Annual soccer game honors Tim Eckstine
Tim Eckstine [aka Carl] loved playing soccer in the rain. The former Cottage Grove Lion thrived in the weather. Tim was a champion, on and off the field. When the Lions soccer team won state in 2008, it was he who would assist on the team’s championship-clinching goal.
His mother Denise says he was “one of her goofier children.” Friends who knew him speak about him having a “big, kind heart.” His father Paul says he was “the toughest guy I ever knew.”
His friends would call him Carl, after a running joke on the ’90s sitcom, “Family Matters.” His brothers would tease him with the nickname when he was a kid, but Tim actually found it humorous and the name stuck. Many of his friends didn’t even know his name was Tim.
He and his brother Tom played soccer together since they were kids. They often played opposite of each other.

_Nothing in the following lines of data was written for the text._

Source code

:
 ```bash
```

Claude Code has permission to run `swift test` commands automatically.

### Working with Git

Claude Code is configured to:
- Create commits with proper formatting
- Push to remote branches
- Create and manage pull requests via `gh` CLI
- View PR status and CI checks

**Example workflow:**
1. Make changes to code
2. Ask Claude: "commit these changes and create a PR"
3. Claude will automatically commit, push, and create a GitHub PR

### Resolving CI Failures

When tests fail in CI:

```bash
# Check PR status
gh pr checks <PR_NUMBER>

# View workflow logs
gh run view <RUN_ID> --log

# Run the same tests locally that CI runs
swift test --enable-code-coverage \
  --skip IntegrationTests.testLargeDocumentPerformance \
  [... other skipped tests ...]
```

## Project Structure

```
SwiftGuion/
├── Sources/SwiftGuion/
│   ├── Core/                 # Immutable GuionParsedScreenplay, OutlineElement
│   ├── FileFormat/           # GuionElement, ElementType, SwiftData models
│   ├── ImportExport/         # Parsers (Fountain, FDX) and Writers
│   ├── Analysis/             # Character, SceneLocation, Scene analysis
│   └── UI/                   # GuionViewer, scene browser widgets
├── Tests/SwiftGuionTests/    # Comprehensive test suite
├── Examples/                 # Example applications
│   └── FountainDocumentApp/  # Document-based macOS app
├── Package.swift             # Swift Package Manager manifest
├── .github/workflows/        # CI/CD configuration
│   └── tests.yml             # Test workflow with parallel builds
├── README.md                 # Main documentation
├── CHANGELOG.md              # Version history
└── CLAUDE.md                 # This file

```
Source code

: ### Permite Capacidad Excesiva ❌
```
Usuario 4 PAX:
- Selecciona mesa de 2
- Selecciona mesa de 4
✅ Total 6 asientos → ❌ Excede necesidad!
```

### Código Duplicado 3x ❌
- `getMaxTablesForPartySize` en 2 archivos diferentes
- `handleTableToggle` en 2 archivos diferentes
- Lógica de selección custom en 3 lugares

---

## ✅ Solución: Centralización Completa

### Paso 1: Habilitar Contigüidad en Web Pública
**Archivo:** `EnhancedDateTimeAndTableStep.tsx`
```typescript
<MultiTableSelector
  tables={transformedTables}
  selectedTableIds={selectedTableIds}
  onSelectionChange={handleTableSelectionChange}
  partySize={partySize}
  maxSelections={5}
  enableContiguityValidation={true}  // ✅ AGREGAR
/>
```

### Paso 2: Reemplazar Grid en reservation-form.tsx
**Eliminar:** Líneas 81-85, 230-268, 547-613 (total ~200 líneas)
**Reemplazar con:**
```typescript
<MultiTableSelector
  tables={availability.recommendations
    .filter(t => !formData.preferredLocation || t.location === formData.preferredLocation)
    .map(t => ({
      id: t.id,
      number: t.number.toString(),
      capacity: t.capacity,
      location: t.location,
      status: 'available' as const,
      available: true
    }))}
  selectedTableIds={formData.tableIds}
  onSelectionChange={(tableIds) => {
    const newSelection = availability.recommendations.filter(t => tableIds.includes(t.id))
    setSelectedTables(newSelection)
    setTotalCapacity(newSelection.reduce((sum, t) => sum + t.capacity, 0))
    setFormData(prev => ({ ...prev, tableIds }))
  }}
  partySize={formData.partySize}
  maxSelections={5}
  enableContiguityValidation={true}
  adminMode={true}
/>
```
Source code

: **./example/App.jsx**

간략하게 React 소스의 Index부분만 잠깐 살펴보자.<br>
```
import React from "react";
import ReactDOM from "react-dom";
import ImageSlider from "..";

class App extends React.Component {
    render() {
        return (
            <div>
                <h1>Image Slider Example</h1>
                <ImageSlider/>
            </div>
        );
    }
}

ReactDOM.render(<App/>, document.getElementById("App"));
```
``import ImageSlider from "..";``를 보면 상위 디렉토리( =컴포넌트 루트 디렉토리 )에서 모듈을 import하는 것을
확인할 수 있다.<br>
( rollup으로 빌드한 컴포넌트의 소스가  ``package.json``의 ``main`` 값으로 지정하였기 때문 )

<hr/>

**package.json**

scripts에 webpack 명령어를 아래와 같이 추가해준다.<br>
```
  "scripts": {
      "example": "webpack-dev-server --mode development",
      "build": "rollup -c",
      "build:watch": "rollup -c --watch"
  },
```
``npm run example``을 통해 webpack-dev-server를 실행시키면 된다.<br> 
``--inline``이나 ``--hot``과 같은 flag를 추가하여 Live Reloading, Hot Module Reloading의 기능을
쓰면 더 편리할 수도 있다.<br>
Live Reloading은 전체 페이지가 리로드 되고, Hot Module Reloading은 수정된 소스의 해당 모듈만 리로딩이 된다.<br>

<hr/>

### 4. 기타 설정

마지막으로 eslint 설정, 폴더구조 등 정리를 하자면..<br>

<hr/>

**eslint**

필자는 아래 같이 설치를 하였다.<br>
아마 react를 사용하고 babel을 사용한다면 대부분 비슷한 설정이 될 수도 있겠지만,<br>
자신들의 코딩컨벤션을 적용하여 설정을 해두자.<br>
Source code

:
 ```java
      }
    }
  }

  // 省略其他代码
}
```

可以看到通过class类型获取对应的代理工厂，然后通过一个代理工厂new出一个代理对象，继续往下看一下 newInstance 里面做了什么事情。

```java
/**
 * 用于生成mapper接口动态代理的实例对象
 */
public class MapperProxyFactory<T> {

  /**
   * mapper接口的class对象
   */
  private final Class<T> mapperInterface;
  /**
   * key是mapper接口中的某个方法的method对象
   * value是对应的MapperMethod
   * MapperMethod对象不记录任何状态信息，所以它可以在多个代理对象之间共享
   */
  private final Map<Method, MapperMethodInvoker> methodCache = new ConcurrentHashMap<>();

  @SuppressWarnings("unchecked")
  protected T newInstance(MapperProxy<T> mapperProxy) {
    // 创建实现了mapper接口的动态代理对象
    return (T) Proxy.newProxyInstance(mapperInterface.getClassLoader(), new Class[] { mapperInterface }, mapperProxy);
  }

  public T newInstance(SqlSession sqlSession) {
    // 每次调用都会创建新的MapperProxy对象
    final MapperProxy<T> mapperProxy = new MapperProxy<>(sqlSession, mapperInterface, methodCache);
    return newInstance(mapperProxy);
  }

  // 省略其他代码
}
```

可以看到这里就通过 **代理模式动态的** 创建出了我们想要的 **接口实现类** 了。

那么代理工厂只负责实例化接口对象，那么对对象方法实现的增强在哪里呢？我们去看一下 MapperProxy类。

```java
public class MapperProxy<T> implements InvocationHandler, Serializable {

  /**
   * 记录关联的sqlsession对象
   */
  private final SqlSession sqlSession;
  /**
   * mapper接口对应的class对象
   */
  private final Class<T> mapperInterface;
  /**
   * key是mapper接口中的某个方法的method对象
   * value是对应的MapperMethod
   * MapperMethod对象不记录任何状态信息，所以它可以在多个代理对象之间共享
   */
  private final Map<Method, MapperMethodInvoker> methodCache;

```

“They had coaches year after year who would say how fun they were to watch. One plays one side and one plays the other side. They are total opposites. Tom was the scorer and was left footed. Carl played right footed and wanted to get the ball to the center so whoever was there could score,” Denise continued.
“It was all strategy with him, he loved that,” Paul added.
He often looked first for a way to make the assist. He was rarely looking to score. It was not uncommon to find Tim taking less playing time in order to allow others to take the spot light.
“I say he was pretty humble, because if I would have had his skill set I would have been pretty loud,” Paul said. “He was a team player, there is no doubt about it.”
“When he first started playing in high school he got the award for the most assists,” his mother said. “I’ll never forget they were playing a JV game somewhere down south. He was a forward — when he scored we thought that was great. Then he scored again. Then we saw him go over to the coach and suddenly he is back in at a different position. He wanted to move so that other kids could go up and score. To him, that was the greatest thing ever.”
In the 2008 state championship, Tim played in the game with a torn ACL and a torn meniscus.
“He wasn’t going to not play,” Denise said. “He had a fracture in his tibia. He was like ‘no, I’m playing.’ He was a junior that year.”
Tim didn’t get a chance to play in college. His grandmother passed away just before he graduated from Cottage Grove High School and he stayed in the area to help take care of his grandfather. He would go on to play in many local adult and indoor soccer leagues.
Soon, Tim had been brought on with Oregon Department of Forestry [ODF] in Springfield.
“Soccer was his first love, then he got on at ODF and he was fighting fires, and then he met his girlfriend, Nichole. He was so excited for all of them. He ended up getting married just over two months before he passed away,” Denise said.
It’s been just over five years since Tim passed away of Ewing's Sarcoma, a rare form of cancer.
This past Sunday, Sept. 25, it wasn’t raining, as Tim preferred it. It was warm, about 85 degrees with slightly smoky skies. Still, friends and family gathered to play soccer in a local field in his honor. Every year around Sept. 23 — Tim wore the number 23 as his jersey number — the individuals most impacted by his life gather to remember him and play the game he treasured so much.
Tim didn’t stop living life when he was diagnosed with cancer.
“He was such an inspiration to everybody when he was sick. He was just like, ‘Yea, I‘m good,’” Denise said. “He never complained.”
While battling cancer, a friend of Tim’s invited him to a soccer match he was hosting for his birthday. He insisted that that it was unnecessary for Tim to play. He simply requested for Tim’s presence. The next day, Denise picked him up to take him to an appointment at OHSU [Oregon Health & Science University] and he told her he had played in the game.
“I said, ‘What? You have a port in your chest.’ He said, ‘It was so much fun, mom. I couldn’t just sit there and not play.’ I was like, great. He had his appointment with his doctor, she asks him ‘Have you done anything since our last appointment?’ and he goes ‘Yea, my friend had a birthday and I played soccer last night.’ The doctor was like, ‘Okay, alright.’”
Even when he was battling cancer, Tim looked for the positive. He continued to work for ODF even through it all. They recently put the Eckstine name on one of Tim’s favorite fire trucks in his honor.
He also was a man of faith.
“One of the things that impressed a lot of people was that he had tattooed on his chest the words ‘Fear God;’ no doctor would cut into that,” Denise said. “Nobody would ever dare touch that. Doctors would ask what that means. He would reply, ‘Well, fear God, but don’t fear God.’”
She recalled, “I only saw him break down twice during everything. We were driving home from one of his treatments one day and he says, ‘You know mom, it’s a good thing I got this instead of my brothers. Jeremie is raising his two kids, Matt is in Chile and expecting his first baby, and that wouldn’t be right. Tom has been through so much. I can handle it.’”
Sunday’s soccer game in his memory brought together adults who knew Tim well and kids who never got to meet him. The family hosts the soccer game and a yearly camping trip to help keep his memory alive.
“The community here was so great to us, we could never thank them enough. We had so many people that were there and we still do. There is a lot of people who still remember, you can’t thank everyone enough for everything they did,” Denise concluded.